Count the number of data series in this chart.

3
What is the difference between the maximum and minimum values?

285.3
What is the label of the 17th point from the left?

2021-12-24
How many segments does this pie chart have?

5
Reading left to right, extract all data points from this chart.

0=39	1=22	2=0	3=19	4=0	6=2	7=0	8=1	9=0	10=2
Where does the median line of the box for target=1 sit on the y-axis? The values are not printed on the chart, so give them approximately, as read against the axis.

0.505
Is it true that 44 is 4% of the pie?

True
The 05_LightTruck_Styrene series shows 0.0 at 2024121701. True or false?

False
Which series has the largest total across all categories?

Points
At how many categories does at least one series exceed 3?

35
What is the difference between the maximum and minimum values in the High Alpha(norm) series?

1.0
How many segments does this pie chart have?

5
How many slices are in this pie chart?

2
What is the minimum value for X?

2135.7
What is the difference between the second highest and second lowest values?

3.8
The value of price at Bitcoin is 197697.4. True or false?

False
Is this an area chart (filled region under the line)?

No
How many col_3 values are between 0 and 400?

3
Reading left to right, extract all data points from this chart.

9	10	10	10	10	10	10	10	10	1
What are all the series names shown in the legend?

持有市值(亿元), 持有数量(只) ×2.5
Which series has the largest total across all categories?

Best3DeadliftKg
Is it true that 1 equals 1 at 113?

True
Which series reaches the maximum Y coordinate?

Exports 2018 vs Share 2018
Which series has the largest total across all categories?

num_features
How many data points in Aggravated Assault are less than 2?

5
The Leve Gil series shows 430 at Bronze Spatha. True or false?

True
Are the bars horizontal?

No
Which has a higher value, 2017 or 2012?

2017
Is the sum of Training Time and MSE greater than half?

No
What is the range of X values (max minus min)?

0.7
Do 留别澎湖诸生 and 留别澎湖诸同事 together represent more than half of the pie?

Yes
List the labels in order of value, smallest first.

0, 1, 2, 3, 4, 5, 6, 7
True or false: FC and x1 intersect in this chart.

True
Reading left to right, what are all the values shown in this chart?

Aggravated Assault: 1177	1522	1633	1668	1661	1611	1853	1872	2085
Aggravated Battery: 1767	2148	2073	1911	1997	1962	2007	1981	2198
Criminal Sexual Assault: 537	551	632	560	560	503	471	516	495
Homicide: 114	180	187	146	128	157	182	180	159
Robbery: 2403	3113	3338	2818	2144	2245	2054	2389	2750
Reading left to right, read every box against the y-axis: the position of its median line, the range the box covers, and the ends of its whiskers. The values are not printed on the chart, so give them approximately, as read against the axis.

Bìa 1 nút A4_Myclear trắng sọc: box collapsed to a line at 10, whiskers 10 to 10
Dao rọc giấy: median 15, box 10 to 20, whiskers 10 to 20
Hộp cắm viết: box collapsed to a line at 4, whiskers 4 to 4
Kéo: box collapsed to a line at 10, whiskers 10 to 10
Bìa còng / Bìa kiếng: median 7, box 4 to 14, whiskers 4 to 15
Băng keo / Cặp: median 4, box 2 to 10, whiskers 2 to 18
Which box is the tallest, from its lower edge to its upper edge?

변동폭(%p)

=== WHAT YOU HAVE TO DO ===
Switch every "pie" in the data above to "donut" and write all of it out again, with nothing else changed.

=== PROBLEM SOLUTION ===
Count the number of data series in this chart.

3
What is the difference between the maximum and minimum values?

285.3
What is the label of the 17th point from the left?

2021-12-24
How many segments does this donut chart have?

5
Reading left to right, extract all data points from this chart.

0=39	1=22	2=0	3=19	4=0	6=2	7=0	8=1	9=0	10=2
Where does the median line of the box for target=1 sit on the y-axis? The values are not printed on the chart, so give them approximately, as read against the axis.

0.505
Is it true that 44 is 4% of the donut?

True
The 05_LightTruck_Styrene series shows 0.0 at 2024121701. True or false?

False
Which series has the largest total across all categories?

Points
At how many categories does at least one series exceed 3?

35
What is the difference between the maximum and minimum values in the High Alpha(norm) series?

1.0
How many segments does this donut chart have?

5
How many slices are in this donut chart?

2
What is the minimum value for X?

2135.7
What is the difference between the second highest and second lowest values?

3.8
The value of price at Bitcoin is 197697.4. True or false?

False
Is this an area chart (filled region under the line)?

No
How many col_3 values are between 0 and 400?

3
Reading left to right, extract all data points from this chart.

9	10	10	10	10	10	10	10	10	1
What are all the series names shown in the legend?

持有市值(亿元), 持有数量(只) ×2.5
Which series has the largest total across all categories?

Best3DeadliftKg
Is it true that 1 equals 1 at 113?

True
Which series reaches the maximum Y coordinate?

Exports 2018 vs Share 2018
Which series has the largest total across all categories?

num_features
How many data points in Aggravated Assault are less than 2?

5
The Leve Gil series shows 430 at Bronze Spatha. True or false?

True
Are the bars horizontal?

No
Which has a higher value, 2017 or 2012?

2017
Is the sum of Training Time and MSE greater than half?

No
What is the range of X values (max minus min)?

0.7
Do 留别澎湖诸生 and 留别澎湖诸同事 together represent more than half of the donut?

Yes
List the labels in order of value, smallest first.

0, 1, 2, 3, 4, 5, 6, 7
True or false: FC and x1 intersect in this chart.

True
Reading left to right, what are all the values shown in this chart?

Aggravated Assault: 1177	1522	1633	1668	1661	1611	1853	1872	2085
Aggravated Battery: 1767	2148	2073	1911	1997	1962	2007	1981	2198
Criminal Sexual Assault: 537	551	632	560	560	503	471	516	495
Homicide: 114	180	187	146	128	157	182	180	159
Robbery: 2403	3113	3338	2818	2144	2245	2054	2389	2750
Reading left to right, read every box against the y-axis: the position of its median line, the range the box covers, and the ends of its whiskers. The values are not printed on the chart, so give them approximately, as read against the axis.

Bìa 1 nút A4_Myclear trắng sọc: box collapsed to a line at 10, whiskers 10 to 10
Dao rọc giấy: median 15, box 10 to 20, whiskers 10 to 20
Hộp cắm viết: box collapsed to a line at 4, whiskers 4 to 4
Kéo: box collapsed to a line at 10, whiskers 10 to 10
Bìa còng / Bìa kiếng: median 7, box 4 to 14, whiskers 4 to 15
Băng keo / Cặp: median 4, box 2 to 10, whiskers 2 to 18
Which box is the tallest, from its lower edge to its upper edge?

변동폭(%p)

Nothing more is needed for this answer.